*** Opening of MATERIAL PROVIDED ***

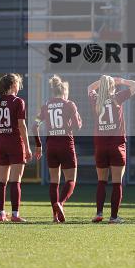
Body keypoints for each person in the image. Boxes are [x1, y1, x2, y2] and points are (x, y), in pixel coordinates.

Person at [88, 75, 135, 224]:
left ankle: (99, 213)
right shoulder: (117, 97)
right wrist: (121, 81)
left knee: (101, 181)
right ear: (113, 86)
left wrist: (103, 81)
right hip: (117, 145)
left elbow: (89, 88)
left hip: (100, 146)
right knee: (117, 182)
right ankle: (114, 217)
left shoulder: (95, 99)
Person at [36, 75, 82, 223]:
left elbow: (34, 125)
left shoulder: (46, 105)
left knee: (54, 181)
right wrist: (78, 118)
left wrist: (38, 144)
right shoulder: (69, 104)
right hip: (66, 145)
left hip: (51, 146)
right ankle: (60, 203)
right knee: (71, 180)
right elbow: (77, 126)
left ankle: (55, 216)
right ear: (65, 91)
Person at [0, 73, 31, 222]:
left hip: (1, 142)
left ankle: (1, 213)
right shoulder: (18, 101)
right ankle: (15, 215)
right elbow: (22, 125)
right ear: (13, 85)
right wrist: (27, 147)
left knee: (2, 180)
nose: (19, 86)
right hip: (15, 142)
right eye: (17, 83)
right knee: (16, 180)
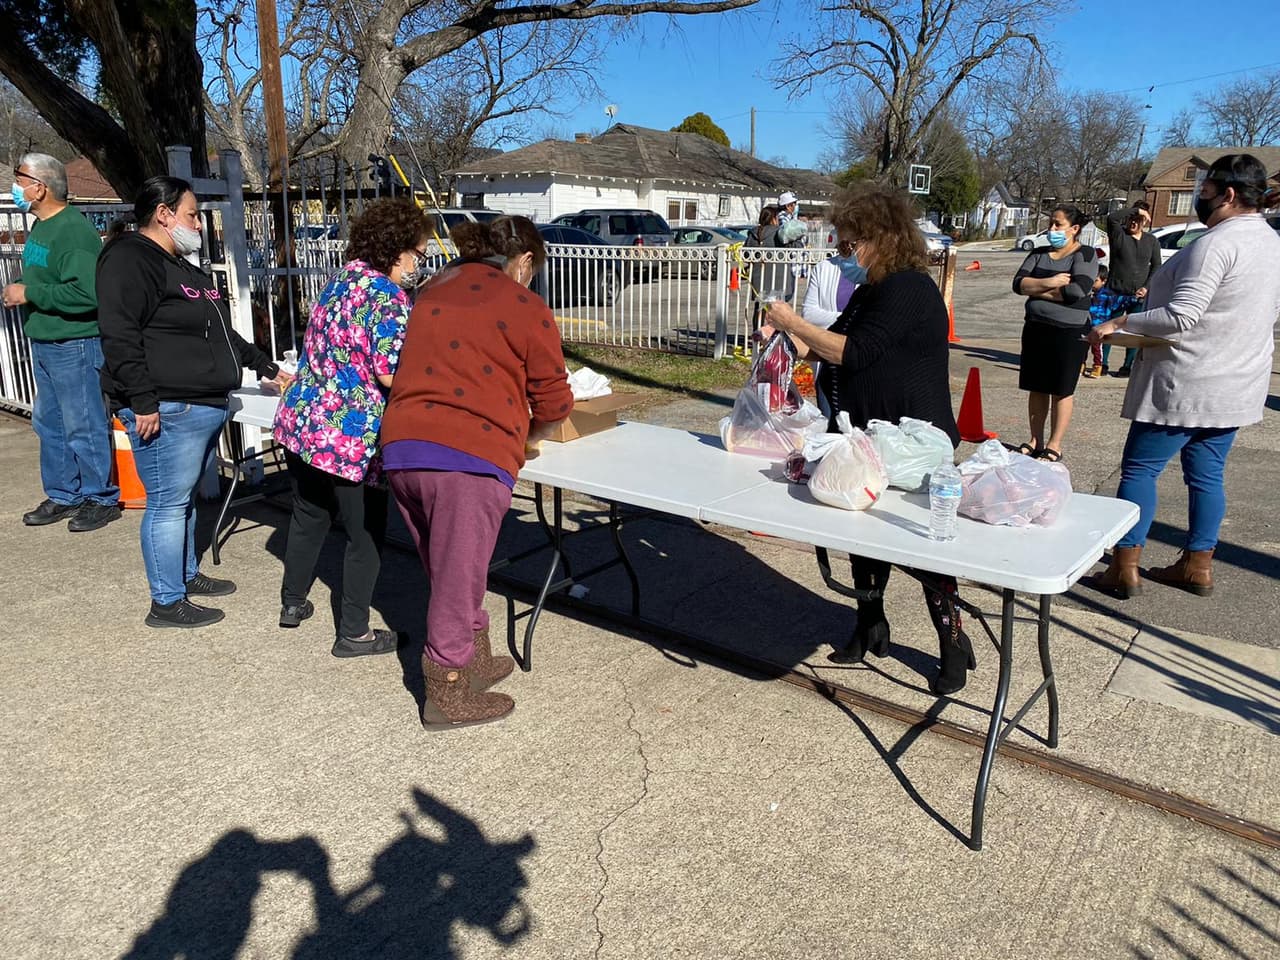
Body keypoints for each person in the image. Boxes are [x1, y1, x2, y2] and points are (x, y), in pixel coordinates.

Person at [757, 182, 973, 696]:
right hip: (869, 440)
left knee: (919, 550)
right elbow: (828, 341)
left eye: (849, 242)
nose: (843, 253)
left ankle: (953, 642)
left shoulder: (908, 289)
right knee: (860, 539)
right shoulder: (874, 290)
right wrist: (786, 339)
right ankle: (870, 624)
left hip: (912, 443)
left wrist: (791, 320)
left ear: (879, 238)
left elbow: (851, 352)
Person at [381, 216, 573, 730]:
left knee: (447, 568)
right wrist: (528, 439)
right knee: (458, 573)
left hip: (403, 446)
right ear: (524, 261)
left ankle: (472, 653)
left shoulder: (433, 287)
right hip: (467, 455)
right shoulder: (523, 305)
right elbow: (555, 401)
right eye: (535, 271)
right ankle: (446, 690)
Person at [99, 176, 289, 629]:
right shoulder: (130, 259)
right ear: (163, 215)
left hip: (203, 404)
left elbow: (224, 333)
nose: (199, 225)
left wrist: (264, 366)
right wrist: (143, 400)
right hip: (167, 406)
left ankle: (183, 574)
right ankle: (166, 601)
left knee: (182, 501)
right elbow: (120, 334)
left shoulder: (183, 266)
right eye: (191, 215)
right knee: (167, 502)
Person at [1087, 154, 1280, 599]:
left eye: (1205, 190)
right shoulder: (1269, 243)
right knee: (1207, 476)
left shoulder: (1217, 244)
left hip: (1187, 382)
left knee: (1139, 470)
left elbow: (1182, 315)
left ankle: (1124, 565)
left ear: (1228, 195)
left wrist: (1119, 324)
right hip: (1237, 384)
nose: (1199, 198)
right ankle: (1198, 564)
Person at [271, 199, 430, 656]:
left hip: (305, 422)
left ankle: (292, 602)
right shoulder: (387, 295)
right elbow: (390, 373)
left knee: (309, 513)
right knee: (365, 535)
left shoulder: (341, 278)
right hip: (351, 436)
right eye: (417, 254)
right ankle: (354, 632)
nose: (418, 263)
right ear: (397, 249)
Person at [4, 153, 119, 532]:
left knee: (82, 423)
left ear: (40, 186)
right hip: (47, 340)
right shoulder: (42, 227)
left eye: (20, 178)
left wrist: (29, 293)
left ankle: (99, 497)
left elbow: (88, 295)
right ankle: (64, 494)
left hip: (74, 343)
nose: (15, 185)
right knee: (49, 423)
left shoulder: (73, 230)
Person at [1011, 205, 1099, 462]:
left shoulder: (1085, 254)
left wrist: (1034, 288)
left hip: (1069, 332)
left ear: (1074, 229)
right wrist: (1050, 283)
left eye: (1058, 225)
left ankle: (1054, 444)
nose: (1052, 230)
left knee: (1061, 389)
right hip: (1036, 326)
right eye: (1051, 224)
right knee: (1036, 387)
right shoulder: (1039, 253)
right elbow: (1018, 284)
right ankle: (1035, 439)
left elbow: (1076, 291)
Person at [801, 236, 866, 415]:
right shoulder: (824, 268)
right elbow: (809, 314)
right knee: (828, 417)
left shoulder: (873, 274)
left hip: (859, 359)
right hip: (827, 357)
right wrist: (849, 319)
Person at [1099, 200, 1161, 377]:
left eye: (1138, 220)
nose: (1133, 223)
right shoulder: (1119, 235)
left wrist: (1146, 287)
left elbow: (1156, 265)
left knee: (1134, 332)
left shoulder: (1151, 241)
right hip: (1115, 292)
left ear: (1145, 222)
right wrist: (1136, 210)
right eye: (1131, 219)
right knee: (1110, 329)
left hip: (1138, 295)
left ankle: (1127, 366)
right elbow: (1112, 218)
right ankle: (1102, 363)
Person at [1083, 263, 1109, 378]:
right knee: (1083, 346)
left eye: (1096, 280)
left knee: (1097, 349)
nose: (1093, 283)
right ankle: (1081, 364)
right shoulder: (1087, 292)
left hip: (1099, 325)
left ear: (1103, 281)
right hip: (1086, 323)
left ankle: (1097, 366)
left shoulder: (1106, 295)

*** Close of MATERIAL PROVIDED ***

▸ PROBLEM TO WORK ON:
Above are the entries. Output exactly the lines beginning with the line that has "right knee: (365, 535)" and ending with the line that has "left ear: (1145, 222)".

▸ TASK ANSWER:
right knee: (365, 535)
left shoulder: (341, 278)
right hip: (351, 436)
right eye: (417, 254)
right ankle: (354, 632)
nose: (418, 263)
right ear: (397, 249)
Person at [4, 153, 119, 532]:
left knee: (82, 423)
left ear: (40, 186)
right hip: (47, 340)
right shoulder: (42, 227)
left eye: (20, 178)
left wrist: (29, 293)
left ankle: (99, 497)
left elbow: (88, 295)
right ankle: (64, 494)
left hip: (74, 343)
nose: (15, 185)
right knee: (49, 423)
left shoulder: (73, 230)
Person at [1011, 205, 1099, 462]:
left shoulder: (1085, 254)
left wrist: (1034, 288)
left hip: (1069, 332)
left ear: (1074, 229)
right wrist: (1050, 283)
left eye: (1058, 225)
left ankle: (1054, 444)
nose: (1052, 230)
left knee: (1061, 389)
right hip: (1036, 326)
right eye: (1051, 224)
right knee: (1036, 387)
right shoulder: (1039, 253)
right elbow: (1018, 284)
right ankle: (1035, 439)
left elbow: (1076, 291)
Person at [801, 236, 866, 415]:
right shoulder: (824, 268)
right elbow: (809, 314)
right knee: (828, 417)
left shoulder: (873, 274)
left hip: (859, 359)
right hip: (827, 357)
right wrist: (849, 319)
Person at [1099, 200, 1161, 377]:
left eye: (1138, 220)
nose: (1133, 223)
right shoulder: (1119, 235)
left wrist: (1146, 287)
left elbow: (1156, 265)
left knee: (1134, 332)
left shoulder: (1151, 241)
right hip: (1115, 292)
left ear: (1145, 222)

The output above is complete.